I am trying to convert my python xgboost model to pmml, but the software calling the pmml file cannot accept 'lastPrediction' as the missingValueStrategy. Is there a way to specify the missingValueStrategy (as well as the noTrueChildStrategy) when building the pmml pipeline?

Many thanks.

vruusmann commented 3 years ago

The JPMML-XGBoost library is converting XGBoost models to PMML models in a way that preserves the original decisioning logic 100%.

One of the key features of XGBoost is the ability to deal with missing values natively. So, all JPMML-XGBoost generated PMML files will also be "missing-value aware", which means that the scoring will go on until a leaf node is reached; it's not permitted to stop at some arbitrary point, and bail out with an interim value.

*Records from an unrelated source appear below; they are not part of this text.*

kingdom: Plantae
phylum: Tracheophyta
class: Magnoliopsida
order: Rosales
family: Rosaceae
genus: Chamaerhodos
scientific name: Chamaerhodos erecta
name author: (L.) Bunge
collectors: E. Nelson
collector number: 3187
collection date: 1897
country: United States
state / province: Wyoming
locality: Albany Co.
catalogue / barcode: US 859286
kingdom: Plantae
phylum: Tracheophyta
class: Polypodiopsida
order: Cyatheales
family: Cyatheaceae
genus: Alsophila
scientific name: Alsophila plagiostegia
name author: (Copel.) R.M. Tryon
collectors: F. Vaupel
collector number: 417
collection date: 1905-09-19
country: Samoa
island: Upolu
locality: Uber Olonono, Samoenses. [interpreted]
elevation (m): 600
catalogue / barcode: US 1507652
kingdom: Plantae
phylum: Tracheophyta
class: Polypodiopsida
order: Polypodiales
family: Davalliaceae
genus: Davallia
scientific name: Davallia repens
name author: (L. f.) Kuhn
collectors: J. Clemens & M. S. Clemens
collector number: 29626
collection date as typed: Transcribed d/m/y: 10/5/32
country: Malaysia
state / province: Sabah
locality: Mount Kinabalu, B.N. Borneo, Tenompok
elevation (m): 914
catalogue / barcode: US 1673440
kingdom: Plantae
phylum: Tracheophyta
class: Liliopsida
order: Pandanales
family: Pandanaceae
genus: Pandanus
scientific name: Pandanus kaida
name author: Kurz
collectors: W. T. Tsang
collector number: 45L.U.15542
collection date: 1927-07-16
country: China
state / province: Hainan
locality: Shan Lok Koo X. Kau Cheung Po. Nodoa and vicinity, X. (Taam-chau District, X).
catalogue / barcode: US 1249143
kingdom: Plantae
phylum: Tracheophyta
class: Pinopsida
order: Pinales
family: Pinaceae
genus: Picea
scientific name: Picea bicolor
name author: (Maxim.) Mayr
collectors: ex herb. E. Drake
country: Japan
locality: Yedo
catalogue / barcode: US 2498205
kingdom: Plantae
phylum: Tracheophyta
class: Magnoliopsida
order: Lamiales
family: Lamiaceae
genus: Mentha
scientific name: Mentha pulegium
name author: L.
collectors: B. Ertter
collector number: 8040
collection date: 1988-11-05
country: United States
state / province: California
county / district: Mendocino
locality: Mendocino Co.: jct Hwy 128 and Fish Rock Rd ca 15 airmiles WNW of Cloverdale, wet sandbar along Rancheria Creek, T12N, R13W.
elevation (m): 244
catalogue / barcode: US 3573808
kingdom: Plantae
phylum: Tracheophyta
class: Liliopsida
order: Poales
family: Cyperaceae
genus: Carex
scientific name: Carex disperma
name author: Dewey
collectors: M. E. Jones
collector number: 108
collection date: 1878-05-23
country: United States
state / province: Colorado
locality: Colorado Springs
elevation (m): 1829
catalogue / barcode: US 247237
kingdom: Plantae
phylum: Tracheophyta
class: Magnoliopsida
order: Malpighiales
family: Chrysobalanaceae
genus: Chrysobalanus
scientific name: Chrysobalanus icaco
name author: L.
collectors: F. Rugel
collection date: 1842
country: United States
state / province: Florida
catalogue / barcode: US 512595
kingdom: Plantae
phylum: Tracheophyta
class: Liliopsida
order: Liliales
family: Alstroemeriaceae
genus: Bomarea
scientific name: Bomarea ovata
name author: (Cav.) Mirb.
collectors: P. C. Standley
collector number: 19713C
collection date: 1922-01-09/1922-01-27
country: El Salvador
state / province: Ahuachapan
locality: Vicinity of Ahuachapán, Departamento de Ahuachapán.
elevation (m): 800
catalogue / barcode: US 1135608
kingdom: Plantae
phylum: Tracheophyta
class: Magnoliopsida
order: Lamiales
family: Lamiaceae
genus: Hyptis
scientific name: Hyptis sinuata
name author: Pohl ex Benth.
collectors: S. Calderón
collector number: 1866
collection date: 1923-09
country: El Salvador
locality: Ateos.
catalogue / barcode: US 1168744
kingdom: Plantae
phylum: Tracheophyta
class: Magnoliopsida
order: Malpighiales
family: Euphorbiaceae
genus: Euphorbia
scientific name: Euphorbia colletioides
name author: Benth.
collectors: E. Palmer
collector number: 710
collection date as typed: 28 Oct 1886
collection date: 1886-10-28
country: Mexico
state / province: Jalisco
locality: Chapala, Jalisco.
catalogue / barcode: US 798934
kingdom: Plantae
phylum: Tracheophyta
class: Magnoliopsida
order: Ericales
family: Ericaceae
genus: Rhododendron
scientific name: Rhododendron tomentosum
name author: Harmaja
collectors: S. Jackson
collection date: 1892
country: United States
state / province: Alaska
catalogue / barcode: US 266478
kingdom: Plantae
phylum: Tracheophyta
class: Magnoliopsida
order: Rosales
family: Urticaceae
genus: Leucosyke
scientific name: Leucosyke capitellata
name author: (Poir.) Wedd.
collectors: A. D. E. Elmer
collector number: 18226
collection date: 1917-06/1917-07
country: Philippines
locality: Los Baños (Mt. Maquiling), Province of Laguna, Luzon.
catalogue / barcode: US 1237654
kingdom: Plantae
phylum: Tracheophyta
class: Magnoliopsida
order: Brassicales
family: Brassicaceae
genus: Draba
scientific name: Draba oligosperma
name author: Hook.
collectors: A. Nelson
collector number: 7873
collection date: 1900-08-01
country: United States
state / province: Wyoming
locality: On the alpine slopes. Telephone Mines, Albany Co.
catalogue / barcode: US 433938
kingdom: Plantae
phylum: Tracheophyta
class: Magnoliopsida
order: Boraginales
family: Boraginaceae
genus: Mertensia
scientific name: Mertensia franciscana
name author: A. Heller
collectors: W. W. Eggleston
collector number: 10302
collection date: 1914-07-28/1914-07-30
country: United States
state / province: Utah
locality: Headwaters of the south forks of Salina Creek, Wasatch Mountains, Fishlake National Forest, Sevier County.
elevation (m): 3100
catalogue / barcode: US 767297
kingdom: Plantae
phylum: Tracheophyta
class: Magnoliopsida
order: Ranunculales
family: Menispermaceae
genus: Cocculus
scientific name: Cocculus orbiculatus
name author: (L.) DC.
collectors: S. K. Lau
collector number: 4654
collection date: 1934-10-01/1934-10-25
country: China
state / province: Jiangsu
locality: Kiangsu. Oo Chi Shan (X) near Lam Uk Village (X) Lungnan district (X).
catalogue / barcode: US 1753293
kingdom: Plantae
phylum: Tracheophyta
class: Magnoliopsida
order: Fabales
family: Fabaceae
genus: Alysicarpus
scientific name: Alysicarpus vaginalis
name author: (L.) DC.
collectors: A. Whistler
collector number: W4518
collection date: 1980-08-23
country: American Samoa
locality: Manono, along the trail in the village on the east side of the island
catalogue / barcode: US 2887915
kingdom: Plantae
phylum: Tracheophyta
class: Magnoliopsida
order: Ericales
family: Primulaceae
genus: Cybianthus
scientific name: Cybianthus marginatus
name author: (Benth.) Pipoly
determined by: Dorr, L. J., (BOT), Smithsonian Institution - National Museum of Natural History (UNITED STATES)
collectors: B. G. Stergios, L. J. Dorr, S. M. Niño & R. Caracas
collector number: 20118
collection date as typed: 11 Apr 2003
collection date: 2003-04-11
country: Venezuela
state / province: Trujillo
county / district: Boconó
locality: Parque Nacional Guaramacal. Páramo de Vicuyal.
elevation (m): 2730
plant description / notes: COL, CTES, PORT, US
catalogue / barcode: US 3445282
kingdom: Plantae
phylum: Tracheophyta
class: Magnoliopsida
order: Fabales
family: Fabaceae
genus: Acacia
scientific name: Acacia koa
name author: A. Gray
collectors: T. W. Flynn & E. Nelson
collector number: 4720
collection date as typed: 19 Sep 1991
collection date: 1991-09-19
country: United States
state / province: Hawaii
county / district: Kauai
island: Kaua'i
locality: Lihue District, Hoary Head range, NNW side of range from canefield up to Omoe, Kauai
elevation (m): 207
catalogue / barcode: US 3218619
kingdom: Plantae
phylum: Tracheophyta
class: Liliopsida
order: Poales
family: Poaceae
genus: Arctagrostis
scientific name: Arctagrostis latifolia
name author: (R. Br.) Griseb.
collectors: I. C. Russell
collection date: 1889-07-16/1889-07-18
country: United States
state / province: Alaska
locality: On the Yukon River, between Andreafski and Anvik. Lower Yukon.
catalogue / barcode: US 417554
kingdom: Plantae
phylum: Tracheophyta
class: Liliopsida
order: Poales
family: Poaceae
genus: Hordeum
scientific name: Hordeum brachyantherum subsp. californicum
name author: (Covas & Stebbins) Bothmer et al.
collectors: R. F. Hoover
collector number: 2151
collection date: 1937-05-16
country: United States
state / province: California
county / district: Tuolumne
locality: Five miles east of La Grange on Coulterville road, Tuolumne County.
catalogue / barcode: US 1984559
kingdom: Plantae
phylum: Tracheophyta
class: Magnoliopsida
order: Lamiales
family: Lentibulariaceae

XGBoost models can be represented in two ways - original/non-compacted and compacted. Use the org.jpmml.xgboost.HasXGBoostOptions#OPTION_COMPACT conversion option to choose between the two.

In the SkLearn2PMML package you can do so using the sklearn2pmml.pipeline.PMMLPipeline.configure(**pmml_options) method:

pipeline = PMMLPipeline([
  ("classifier", XGBClassifier(...))
])
pipeline.fit(X, y)

# Compacted
pipeline.configure(compact = True)
sklearn2pmml(pipeline, "xgboost-compact.pmml")

# Non-compacted
pipeline.configure(compact = False)
sklearn2pmml(pipeline, "xgboost-non_compact.pmml")
nedwebster commented 3 years ago

Hi vruusmann,

Thank you for your speedy reply, your comment was extremely useful.